Green Bean Casserole with Shallots

Green Bean Casserole with Shallots


  • Unsalted butter for baking dish, plus 1 tbl
  • Canola oil for frying, plus 1 tbl
  • 1/2 cup all-purpose flour
  • Kosher salt and freshly ground black pepper, to taste
  • Cayenne pepper, to taste
  • 3-4 shallots, peeled and sliced into thin rings
  • 1 shallot, finely chopped
  • 1/2 pound crimini mushrooms, sliced
  • 1/2 cup chicken, mushroom or vegetable stock
  • 1/2 cup heavy cream
  • 1 pound green beans, trimmed, halved and blanched


Preheat an oven to 375°F. Butter a 9-inch baking dish.
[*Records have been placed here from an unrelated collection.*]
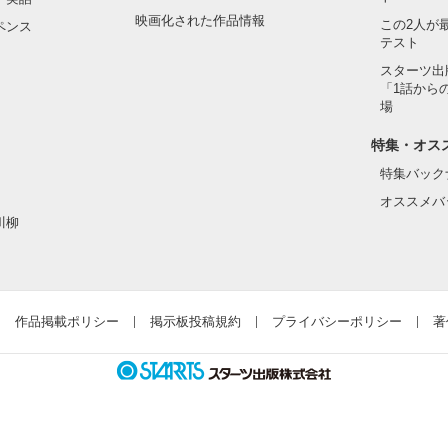
映画化された作品情報
この2人が
ペンス
テスト
スターツ出
「1話から
場
特集・オス
特集バック
オススメバ
川柳
作品掲載ポリシー
掲示板投稿規約
プライバシーポリシー
著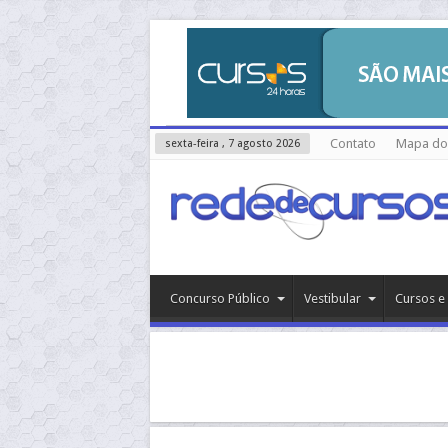
Contato
Mapa do 
sexta-feira , 7 agosto 2026
Concurso Público
Vestibular
Cursos e 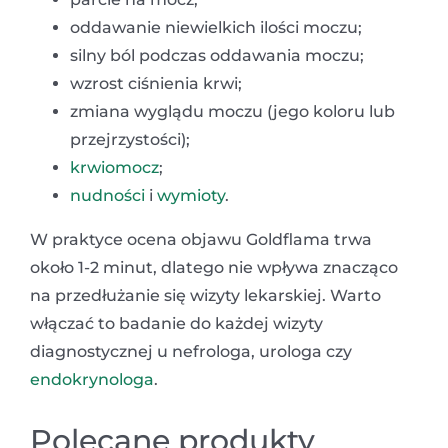
oddawanie niewielkich ilości moczu;
silny ból podczas oddawania moczu;
wzrost ciśnienia krwi;
zmiana wyglądu moczu (jego koloru lub
przejrzystości);
krwiomocz
;
nudności
i
wymioty
.
W praktyce ocena objawu Goldflama trwa
około 1-2 minut, dlatego nie wpływa znacząco
na przedłużanie się wizyty lekarskiej. Warto
włączać to badanie do każdej wizyty
diagnostycznej u nefrologa, urologa czy
endokrynologa
.
Polecane produkty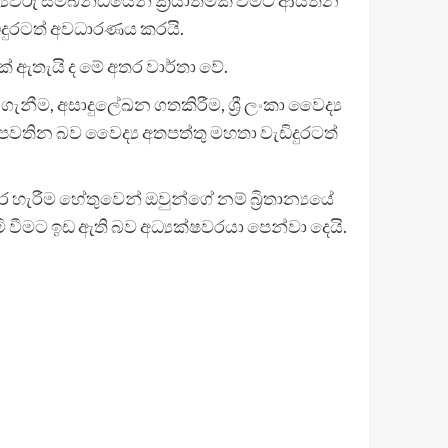
ිදුරටත් අවධාරණය කරයි.
් ඇතැයි ද මේ අතර වාර්තා වේ.
නීම, අසාදුලේඛන ගතකිරීම, ශ්‍රී ලංකා වෛද්‍ය
න් පවතින බව වෛද්‍ය අතපත්තු මහතා වැඩිදුරටත්
ැරීම හේතුවෙන් ඔවුන්ගේ නම් බ්‍රිතාන්‍යයේ
ි වීමට ඉඩ ඇති බව අධ්‍යක්ෂවරයා පෙන්වා දෙයි.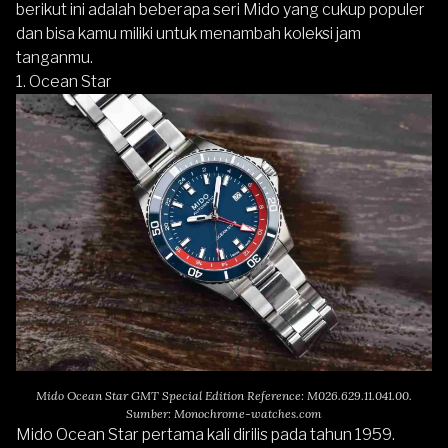
berikut ini adalah beberapa seri Mido yang cukup populer
dan bisa kamu miliki untuk menambah koleksi jam
tanganmu.
1.
Ocean Star
Mido Ocean Star GMT Special Edition Reference: M026.629.11.041.00.
Sumber: Monochrome-watches.com
Mido Ocean Star
pertama kali dirilis pada tahun 1959.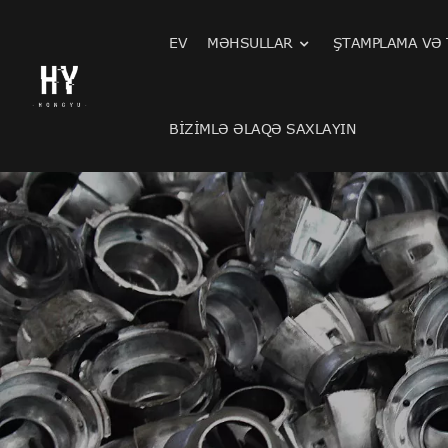
EV
MƏHSULLAR
ŞTAMPLAMA VƏ
BIZIMLƏ ƏLAQƏ SAXLAYIN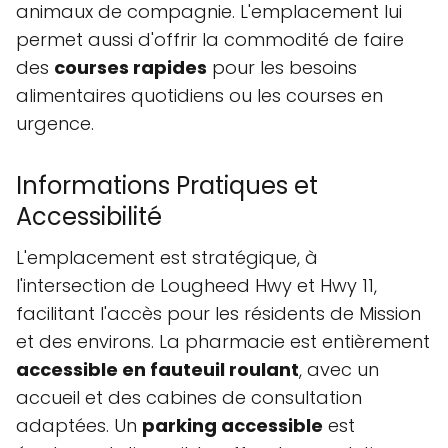
animaux de compagnie. L'emplacement lui
permet aussi d'offrir la commodité de faire
des
courses rapides
pour les besoins
alimentaires quotidiens ou les courses en
urgence.
Informations Pratiques et
Accessibilité
L'emplacement est stratégique, à
l'intersection de Lougheed Hwy et Hwy 11,
facilitant l'accès pour les résidents de Mission
et des environs. La pharmacie est entièrement
accessible en fauteuil roulant
, avec un
accueil et des cabines de consultation
adaptées. Un
parking accessible
est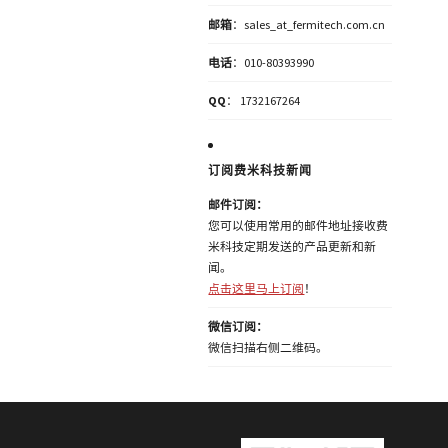
邮箱
：sales_at_fermitech.com.cn
电话
：010-80393990
QQ
： 1732167264
订阅费米科技新闻
邮件订阅：
您可以使用常用的邮件地址接收费
米科技定期发送的产品更新和新
闻。
点击这里马上订阅
！
微信订阅：
微信扫描右侧二维码。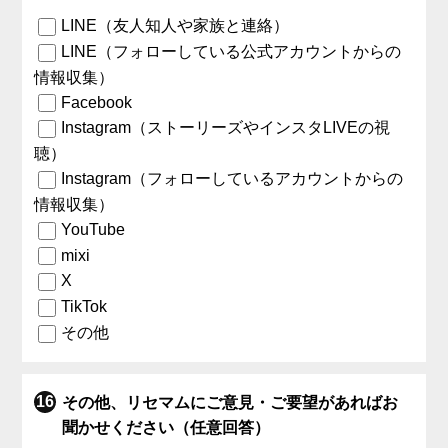
LINE（友人知人や家族と連絡）
LINE（フォローしている公式アカウントからの
情報収集）
Facebook
Instagram（ストーリーズやインスタLIVEの視
聴）
Instagram（フォローしているアカウントからの
情報収集）
YouTube
mixi
X
TikTok
その他
その他、リセマムにご意見・ご要望があればお
聞かせください（任意回答）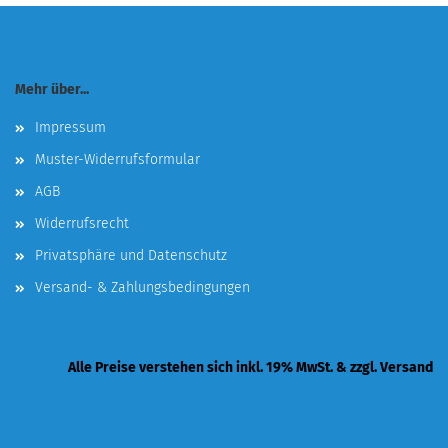
Mehr über...
Impressum
Muster-Widerrufsformular
AGB
Widerrufsrecht
Privatsphäre und Datenschutz
Versand- & Zahlungsbedingungen
Alle Preise verstehen sich inkl. 19% MwSt. & zzgl. Versand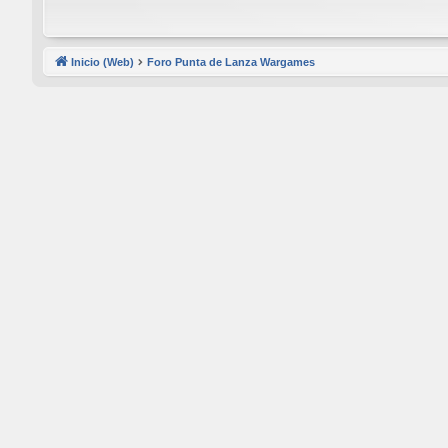
Inicio (Web)
Foro Punta de Lanza Wargames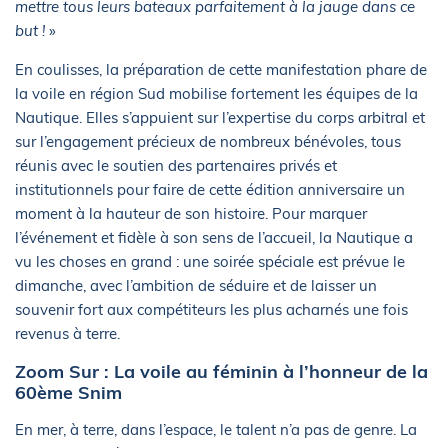
mettre tous leurs bateaux parfaitement à la jauge dans ce
but !
»
En coulisses, la préparation de cette manifestation phare de
la voile en région Sud mobilise fortement les équipes de la
Nautique. Elles s’appuient sur l’expertise du corps arbitral et
sur l’engagement précieux de nombreux bénévoles, tous
réunis avec le soutien des partenaires privés et
institutionnels pour faire de cette édition anniversaire un
moment à la hauteur de son histoire. Pour marquer
l’événement et fidèle à son sens de l’accueil, la Nautique a
vu les choses en grand : une soirée spéciale est prévue le
dimanche, avec l’ambition de séduire et de laisser un
souvenir fort aux compétiteurs les plus acharnés une fois
revenus à terre.
Zoom Sur : La voile au féminin à l’honneur de la
60ème Snim
En mer, à terre, dans l’espace, le talent n’a pas de genre. La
In a 4-quart saucepan over medium-high heat, pour in oil to a depth of 1 inch and heat to 350°F on a deep-frying thermometer. Line a baking sheet with paper towels.

Put 1/3 cup of the flour in a small bowl and season with salt, black pepper and cayenne. Add the sliced shallots and toss to coat evenly. Working in batches, fry the shallots until golden brown and lightly crisped, 5 to 6 minutes. Transfer to the prepared baking sheet and lightly season with salt. Set aside.

In a large sauté pan over medium-high heat, warm the tablespoon oil and melt the tablespoon of butter. Add the mushrooms and cook, stirring occasionally, until well browned, 6 to 8 minutes. Reduce the heat to medium, add the chopped shallots and cook, stirring occasionally, until softened, 2 to 3 minutes. Add the remaining flour and cook, stirring constantly, until fragrant, about 1 minute. While stirring constantly, slowly add the stock and then the cream. Bring to a simmer and cook, stirring occasionally, until thickened, 3 to 4 minutes. Add the green beans and season with salt and black pepper. Transfer to the prepared baking dish and sprinkle the fried shallot rings on top.

Transfer to the oven and bake until the edges are bubbling and the top is browned, about 25 minutes. Let rest for 5 to 10 minutes before serving. Serves 8.